Patienten dürfen keinen hohen Risiken ausgesetzt werden
Klar ist auch: In den ersten Monaten nach der Zulassung haben Patienten mit Vorerkrankungen und Ältere Vorrang. Gleichzeitig ist das Risiko für junge und gesunde Teilnehmende geringer, während der klinischen Studie schwer an Covid-19 zu erkranken. Das sollte in den laufenden Tests berücksichtigt werden, sagt Thomas Mertens, Vorsitzender der ständigen Impfkommission – dem zentralen Gremium für Impfempfehlungen:
"Das ist ein ethisches Problem, das ist ganz klar. Es hängt etwas davon ab, was für eine Studie man machen will. Wenn wir jetzt zum Beispiel junge gesunde Leute hätten und eine kleine Gruppe, die medizinisch gut überwacht wird und wo es darum geht, zu sehen: Ist nach der Impfung eine Infektion möglich? Dann ist es sehr schwer, das ohne Kontrollgruppe zu machen. Da könnte ich mir sowas vorstellen. Was Sie natürlich nicht machen können, ist, Patienten mit einem hohen Risiko für schwere Erkrankungen oder Tod dann als Kontrollgruppe mitzuführen. Das kann man sicher ethisch nicht machen."
Ein paar Wochen werden den Impfstoffherstellern voraussichtlich noch bleiben, in denen sie ihre Wirkstoffe wie gehabt gegen ein Scheinmedikament testen dürfen. Zwar hat Großbritannien den Impfstoff des Unternehmens Biontech und dessen Partner Pfizer gerade zugelassen. In anderen Ländern dauert das umfangreiche Prüfverfahren aber noch an. In Deutschland wird der Impfstoff wohl frühestens Ende des Jahres zugelassen. Doch das bedeute nicht automatisch, dass damit wieder Alltag einkehre, sagt Thomas Mertens.
"Ich weiß nicht, wann wir wieder zur Normalität zurückkehren können. Und das weiß keiner so richtig leider. Ich gehe aber mal davon aus, dass ein Großteil des nächsten Jahres damit zugehen wird, wirklich einen substantiellen Anteil der Bevölkerung zu impfen. Immer unter der Voraussetzung, dass alles vernünftig funktioniert."
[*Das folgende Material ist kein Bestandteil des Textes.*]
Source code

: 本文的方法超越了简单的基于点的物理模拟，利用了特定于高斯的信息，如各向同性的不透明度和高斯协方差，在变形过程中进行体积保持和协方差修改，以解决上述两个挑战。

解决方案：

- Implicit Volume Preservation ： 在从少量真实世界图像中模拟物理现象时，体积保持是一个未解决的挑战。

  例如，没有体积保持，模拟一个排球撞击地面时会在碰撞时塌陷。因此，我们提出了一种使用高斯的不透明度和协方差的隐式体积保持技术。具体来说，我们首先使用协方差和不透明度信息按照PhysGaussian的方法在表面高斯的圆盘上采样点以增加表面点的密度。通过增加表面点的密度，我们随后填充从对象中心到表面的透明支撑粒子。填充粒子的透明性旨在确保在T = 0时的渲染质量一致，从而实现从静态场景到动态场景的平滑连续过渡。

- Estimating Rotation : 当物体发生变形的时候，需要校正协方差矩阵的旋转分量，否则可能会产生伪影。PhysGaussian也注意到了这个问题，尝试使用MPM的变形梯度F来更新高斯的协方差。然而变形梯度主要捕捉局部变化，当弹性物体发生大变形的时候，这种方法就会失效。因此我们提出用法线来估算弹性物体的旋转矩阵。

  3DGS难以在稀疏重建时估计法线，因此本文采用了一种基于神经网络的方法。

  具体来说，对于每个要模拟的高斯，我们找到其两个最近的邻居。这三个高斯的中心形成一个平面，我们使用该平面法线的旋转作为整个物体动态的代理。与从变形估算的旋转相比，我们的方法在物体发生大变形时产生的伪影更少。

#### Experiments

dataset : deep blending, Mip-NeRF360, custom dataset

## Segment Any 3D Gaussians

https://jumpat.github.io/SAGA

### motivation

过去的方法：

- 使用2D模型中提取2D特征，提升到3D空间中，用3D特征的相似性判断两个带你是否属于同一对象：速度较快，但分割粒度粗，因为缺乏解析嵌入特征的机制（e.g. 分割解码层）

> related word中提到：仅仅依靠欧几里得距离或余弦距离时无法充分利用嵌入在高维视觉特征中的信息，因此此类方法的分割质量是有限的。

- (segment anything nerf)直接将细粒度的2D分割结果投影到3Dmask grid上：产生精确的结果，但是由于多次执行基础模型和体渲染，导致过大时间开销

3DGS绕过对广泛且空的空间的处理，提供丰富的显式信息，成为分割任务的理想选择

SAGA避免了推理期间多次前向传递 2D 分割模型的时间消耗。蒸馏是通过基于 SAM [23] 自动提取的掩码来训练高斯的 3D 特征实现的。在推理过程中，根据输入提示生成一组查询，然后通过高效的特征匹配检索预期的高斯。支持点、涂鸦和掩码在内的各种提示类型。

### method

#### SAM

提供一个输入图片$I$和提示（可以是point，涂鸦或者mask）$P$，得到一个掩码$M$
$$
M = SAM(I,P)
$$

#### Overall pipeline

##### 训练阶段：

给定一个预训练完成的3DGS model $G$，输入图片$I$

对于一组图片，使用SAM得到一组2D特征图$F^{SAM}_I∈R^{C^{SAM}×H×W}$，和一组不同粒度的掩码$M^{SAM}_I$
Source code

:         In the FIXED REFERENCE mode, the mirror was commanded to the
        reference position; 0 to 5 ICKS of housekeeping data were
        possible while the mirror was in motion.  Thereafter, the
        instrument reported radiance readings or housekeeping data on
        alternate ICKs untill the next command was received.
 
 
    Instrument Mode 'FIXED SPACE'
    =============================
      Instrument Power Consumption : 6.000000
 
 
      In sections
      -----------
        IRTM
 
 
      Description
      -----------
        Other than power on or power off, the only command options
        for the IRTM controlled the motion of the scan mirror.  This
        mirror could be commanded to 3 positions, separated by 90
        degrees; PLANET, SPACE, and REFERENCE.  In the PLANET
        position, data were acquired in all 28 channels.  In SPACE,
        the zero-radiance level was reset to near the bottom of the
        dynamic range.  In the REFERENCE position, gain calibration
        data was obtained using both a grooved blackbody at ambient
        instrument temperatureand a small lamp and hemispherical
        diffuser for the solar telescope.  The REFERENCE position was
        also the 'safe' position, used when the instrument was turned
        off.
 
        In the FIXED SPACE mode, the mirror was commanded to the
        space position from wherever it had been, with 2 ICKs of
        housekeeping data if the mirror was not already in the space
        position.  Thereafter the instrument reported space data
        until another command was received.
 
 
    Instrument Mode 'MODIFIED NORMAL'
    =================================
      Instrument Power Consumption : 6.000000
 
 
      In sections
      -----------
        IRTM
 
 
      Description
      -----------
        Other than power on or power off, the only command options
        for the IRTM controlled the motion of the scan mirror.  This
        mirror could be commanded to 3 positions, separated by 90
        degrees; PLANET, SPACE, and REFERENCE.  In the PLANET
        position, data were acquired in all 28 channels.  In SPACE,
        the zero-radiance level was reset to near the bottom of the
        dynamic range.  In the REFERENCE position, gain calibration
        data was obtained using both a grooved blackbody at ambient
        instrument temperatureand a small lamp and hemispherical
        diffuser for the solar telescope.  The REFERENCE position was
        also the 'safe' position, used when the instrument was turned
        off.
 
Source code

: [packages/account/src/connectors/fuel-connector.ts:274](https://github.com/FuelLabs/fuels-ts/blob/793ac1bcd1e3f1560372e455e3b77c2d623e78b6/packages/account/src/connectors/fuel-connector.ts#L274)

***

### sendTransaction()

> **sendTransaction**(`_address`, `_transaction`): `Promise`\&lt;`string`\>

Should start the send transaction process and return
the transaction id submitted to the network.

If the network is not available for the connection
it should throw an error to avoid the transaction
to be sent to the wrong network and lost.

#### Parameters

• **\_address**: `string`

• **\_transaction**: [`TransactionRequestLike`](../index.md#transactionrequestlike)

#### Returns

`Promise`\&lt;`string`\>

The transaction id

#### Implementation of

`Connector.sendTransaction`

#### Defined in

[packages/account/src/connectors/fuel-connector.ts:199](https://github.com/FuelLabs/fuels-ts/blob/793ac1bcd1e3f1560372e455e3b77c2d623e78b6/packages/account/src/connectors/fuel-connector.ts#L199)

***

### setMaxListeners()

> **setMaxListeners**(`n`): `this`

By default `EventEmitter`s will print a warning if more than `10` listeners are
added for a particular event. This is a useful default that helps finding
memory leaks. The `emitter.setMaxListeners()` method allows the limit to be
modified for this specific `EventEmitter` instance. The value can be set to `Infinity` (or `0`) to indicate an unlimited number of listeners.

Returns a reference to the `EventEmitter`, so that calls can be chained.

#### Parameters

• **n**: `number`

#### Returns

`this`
Vor dem nächsten Winter gibt es keine Herdenimmunität
Denn noch gibt es mehrere Unwägbarkeiten. Zum einen ist unklar, wie viele Impfstoffdosen am Anfang zur Verfügung stehen. Zum anderen ist da die Logistik: Der Biontech-Impfstoff muss bei minus 70 Grad Celsius gelagert werden. Nicht einmal die Mayo-Clinic, eines der größten Krankenhäuser in den USA verfügt über einen passenden Gefrierschrank
"Nehmen wir mal an, wir können in Deutschland tatsächlich 150.000 Menschen am Tag impfen, wenn alles gut funktioniert. Dann können Sie die angenommene Millionenzahl durch 150.000 teilen und wissen, wie viel Tage dahinter stehen. Es braucht einige Zeit."
Bei einer Bevölkerung von gut 83 Millionen dauert es nach dieser Rechnung mehr als 550 Tage, bis alle in Deutschland ein erstes Mal geimpft sind. Bis eine Herdenimmunität erreicht ist, unter der sich das Virus nicht mehr ausbreiten kann, werden also Monate vergehen. Mertens hat deshalb ein kleineres Ziel vor Augen:
"Ich glaube, die spannendere Frage ist, ob wir den nächsten Winter anders verleben werden als diesen Winter. Vorher ist eh nichts los mit Herdenimmunität. Aber ob wir sozusagen durch Impfen anders durch den kommenden Winter kommen als durch diesen, das ist die Frage."